Aus Das Buch des John Saturnall: Ein Festmahl für die Vereinigung zweier Geschlechter , so einstmals entzweit und zuletzt wieder zusammengeführt, nämlich der Fremantle und der Callock , serviert im Jahre der Wiedereinsetzung unserer Monarchie.
    ur jene, die sich an lange Zurückliegendes erinnern, werden sich der Eheschließung zwischen Piers Callock, Lord von Forham und von Artois, und Lady Lucretia Fremantle im ersten Jahr der Regierungszeit unseres zweiten Königs Charles entsinnen. Und wenigere noch als jene entsinnen sich des seligen Lord Forham selbst. Doch täglich gedenken wir seiner in unserem Sprachgebrauch. Wenn wir einen Gegenstand als aufgeblähte Redeweise betrachten oder als mit unnötigen Verwickelungen befrachtet, sodass viel Aufwand mit wenig Sinn und Verstand betrieben wird, dann nennen wir dergleichen eine »Finesse à la Callock«, denn dies war das Motto, das ich für das Hochzeitsmahl dieses Edelmannes ersann.

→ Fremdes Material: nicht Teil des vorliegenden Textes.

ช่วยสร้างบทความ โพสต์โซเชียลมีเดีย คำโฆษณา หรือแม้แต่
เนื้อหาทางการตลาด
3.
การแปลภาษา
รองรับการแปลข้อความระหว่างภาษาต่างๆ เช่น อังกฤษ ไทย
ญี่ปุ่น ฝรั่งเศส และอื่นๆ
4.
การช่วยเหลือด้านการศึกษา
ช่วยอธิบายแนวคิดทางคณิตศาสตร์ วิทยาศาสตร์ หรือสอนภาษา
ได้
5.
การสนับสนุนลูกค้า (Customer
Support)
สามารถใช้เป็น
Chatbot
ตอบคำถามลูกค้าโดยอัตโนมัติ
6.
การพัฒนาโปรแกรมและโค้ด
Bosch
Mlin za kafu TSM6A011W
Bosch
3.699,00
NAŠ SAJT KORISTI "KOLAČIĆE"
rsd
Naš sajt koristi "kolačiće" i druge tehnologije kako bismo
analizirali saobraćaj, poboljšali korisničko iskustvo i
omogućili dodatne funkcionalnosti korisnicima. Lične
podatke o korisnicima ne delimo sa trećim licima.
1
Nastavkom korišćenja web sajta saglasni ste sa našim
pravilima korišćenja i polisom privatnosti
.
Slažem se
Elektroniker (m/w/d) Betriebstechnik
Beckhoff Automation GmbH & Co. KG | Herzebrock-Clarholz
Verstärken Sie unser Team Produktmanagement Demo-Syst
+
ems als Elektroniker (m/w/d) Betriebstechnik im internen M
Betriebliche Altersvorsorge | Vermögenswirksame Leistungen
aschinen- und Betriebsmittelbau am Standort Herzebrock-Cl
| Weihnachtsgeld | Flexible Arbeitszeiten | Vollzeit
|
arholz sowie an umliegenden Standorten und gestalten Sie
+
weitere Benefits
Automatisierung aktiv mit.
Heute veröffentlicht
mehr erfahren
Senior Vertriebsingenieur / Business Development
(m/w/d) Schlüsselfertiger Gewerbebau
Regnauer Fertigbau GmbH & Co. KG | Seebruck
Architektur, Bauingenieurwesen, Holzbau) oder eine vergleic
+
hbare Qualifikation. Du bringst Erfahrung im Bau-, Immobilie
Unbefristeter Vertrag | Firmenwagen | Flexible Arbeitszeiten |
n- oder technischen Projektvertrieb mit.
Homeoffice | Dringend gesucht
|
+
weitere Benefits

    Den Gegenstand meines Mottos, welches aus Teig beschaffen und mit Tragant zusammengeklebt war, bildete eine Heldentat, bekannt als »Callocks Sprung«. Einer Ziege kam die Rolle des Pferdes unseres Lord von Forham zu, und Wackelpuddinge und bibbernde Gelees
bezeigten den Schrecken, den der selige Herr unseres Tals von Buckland seinen Gegnern einzuflößen wusste. Ein Steinschlossgewehr aus Marzipan feuerte eine Kugel aus Hackfleisch ab. Eine geräumige Tasche, aus Schweinsohren zusammengenäht und mit gewürztem Kohl gefüllt, ähnelte, wie seinerzeit jemand zu bemerken geruhte, einem dicken Hinterteil. In ihr steckte ein Dolch, aus einer Rübe geschnitzt. Darum herum war der berühmte Schlachtruf des Lord von Forham angebracht: »Für Gott und für Königin Mary«.